A small chess set had been set up on the other end of the coffee table from Molly, next to Martin’s war gear. My brother sat there, with Martin (and, once he had finished greeting me, Mouse) between himself and the girl. He was wearing expensive-looking silk pants and a leather vest, both white. A gun belt bearing a large-caliber handgun and a sword with an inward-curving blade, an old Spanish falcata, hung over the corner of the couch, casually discarded. He lay lazily back on the couch, his eyes mostly closed, watching the move of his opponent.

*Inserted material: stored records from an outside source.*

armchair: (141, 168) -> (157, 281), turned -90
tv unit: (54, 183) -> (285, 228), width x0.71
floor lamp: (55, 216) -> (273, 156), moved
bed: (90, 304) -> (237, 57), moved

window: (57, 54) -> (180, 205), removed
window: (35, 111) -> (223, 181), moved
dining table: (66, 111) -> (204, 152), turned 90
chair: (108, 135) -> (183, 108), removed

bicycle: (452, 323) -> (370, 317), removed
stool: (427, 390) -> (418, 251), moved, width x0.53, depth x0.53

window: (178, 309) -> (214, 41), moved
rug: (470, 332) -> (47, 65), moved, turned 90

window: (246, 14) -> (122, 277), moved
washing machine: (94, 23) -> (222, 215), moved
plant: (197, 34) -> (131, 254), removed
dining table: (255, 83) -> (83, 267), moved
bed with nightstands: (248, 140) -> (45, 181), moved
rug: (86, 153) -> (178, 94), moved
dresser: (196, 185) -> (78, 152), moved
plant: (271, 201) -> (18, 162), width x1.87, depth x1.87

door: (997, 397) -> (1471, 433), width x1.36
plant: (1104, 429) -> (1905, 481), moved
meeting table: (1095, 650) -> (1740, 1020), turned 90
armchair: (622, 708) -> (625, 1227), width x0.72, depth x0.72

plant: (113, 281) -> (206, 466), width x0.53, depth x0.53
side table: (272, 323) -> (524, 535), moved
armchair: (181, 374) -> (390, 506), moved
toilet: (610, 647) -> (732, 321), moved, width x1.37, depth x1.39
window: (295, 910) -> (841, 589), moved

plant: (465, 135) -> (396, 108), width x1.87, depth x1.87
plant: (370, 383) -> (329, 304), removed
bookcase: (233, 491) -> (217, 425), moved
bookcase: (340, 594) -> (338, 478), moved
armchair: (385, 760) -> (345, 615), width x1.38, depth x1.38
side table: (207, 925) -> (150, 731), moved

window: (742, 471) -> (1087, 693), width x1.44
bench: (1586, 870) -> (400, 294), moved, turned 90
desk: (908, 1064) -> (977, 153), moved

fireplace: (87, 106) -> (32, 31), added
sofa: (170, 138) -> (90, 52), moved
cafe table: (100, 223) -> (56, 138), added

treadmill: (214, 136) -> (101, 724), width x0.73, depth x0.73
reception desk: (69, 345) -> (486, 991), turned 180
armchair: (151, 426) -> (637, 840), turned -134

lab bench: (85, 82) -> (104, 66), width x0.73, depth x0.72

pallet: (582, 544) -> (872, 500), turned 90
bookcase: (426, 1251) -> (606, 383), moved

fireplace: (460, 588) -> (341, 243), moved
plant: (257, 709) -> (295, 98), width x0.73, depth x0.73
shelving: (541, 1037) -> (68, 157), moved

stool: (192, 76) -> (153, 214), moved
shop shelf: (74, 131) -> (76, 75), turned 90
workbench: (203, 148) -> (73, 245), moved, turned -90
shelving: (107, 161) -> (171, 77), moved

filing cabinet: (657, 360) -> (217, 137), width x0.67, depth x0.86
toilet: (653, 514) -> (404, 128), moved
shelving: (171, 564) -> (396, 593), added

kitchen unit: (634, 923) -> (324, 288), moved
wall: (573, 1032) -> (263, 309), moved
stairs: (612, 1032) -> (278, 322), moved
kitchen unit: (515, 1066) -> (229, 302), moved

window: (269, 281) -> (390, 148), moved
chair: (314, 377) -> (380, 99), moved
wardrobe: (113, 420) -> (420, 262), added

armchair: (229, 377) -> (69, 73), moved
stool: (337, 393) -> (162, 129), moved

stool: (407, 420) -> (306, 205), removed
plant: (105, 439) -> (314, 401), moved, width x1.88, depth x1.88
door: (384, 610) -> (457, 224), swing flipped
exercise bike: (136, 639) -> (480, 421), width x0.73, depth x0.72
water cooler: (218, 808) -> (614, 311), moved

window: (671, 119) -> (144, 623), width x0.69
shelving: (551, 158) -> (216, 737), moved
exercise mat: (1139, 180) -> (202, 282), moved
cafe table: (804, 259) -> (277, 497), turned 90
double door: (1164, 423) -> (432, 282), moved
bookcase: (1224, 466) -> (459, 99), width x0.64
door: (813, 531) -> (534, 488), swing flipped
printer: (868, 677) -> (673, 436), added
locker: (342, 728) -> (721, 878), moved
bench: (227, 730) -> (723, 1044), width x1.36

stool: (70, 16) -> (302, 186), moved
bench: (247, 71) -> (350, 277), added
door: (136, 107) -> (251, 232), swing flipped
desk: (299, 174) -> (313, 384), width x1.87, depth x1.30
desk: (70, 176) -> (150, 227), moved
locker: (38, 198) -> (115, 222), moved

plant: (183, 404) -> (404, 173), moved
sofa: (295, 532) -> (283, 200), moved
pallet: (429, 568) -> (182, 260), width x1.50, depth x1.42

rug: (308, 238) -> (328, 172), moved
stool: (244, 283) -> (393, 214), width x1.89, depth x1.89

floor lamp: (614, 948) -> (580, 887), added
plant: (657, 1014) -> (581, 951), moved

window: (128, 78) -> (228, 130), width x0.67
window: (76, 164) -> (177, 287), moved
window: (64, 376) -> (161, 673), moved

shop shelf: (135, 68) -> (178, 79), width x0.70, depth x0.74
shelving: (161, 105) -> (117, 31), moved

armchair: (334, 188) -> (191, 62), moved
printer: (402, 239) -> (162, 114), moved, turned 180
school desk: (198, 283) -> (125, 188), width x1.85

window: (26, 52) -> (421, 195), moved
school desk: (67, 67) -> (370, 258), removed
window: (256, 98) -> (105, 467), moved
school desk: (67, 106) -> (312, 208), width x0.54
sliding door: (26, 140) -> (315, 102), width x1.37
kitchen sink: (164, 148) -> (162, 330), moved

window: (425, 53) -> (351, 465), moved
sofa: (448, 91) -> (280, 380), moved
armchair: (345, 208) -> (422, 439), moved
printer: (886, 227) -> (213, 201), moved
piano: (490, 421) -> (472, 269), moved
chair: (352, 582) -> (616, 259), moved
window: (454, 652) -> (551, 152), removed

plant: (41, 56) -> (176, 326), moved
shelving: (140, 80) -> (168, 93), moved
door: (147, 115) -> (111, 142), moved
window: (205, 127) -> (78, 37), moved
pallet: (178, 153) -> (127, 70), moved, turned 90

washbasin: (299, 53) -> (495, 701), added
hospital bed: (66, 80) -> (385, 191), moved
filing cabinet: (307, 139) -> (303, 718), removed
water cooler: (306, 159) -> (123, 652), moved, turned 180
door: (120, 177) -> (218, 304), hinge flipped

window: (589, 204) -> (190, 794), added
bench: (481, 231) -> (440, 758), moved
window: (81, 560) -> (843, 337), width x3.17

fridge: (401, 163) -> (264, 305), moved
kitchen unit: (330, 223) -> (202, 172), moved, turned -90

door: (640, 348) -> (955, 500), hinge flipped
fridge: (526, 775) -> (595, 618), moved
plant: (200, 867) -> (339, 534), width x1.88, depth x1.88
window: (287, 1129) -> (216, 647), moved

Murphy was decked out in black tactical gear much like Martin’s, but more worn and better fitting. They don’t generally make gear for people Murph’s size, so she couldn’t shop off the shelf very often. She did have her own vest of Kevlar and mail, which Charity had made for her for Christmas the previous year, in thanks for the occasions when Murphy had gone out on a limb for them, but Murph had just stuck the compound armor to her tac vest and been done. She wore her automatic on her hip, and her odd-looking, rectangular little submachine gun, the one that always made me think of a box of chocolates, was leaned against the wall nearby. Murph was hunched over the chessboard, her nose wrinkled as she thought, and moved one of her knights into a thicket of enemy pieces before she turned to me.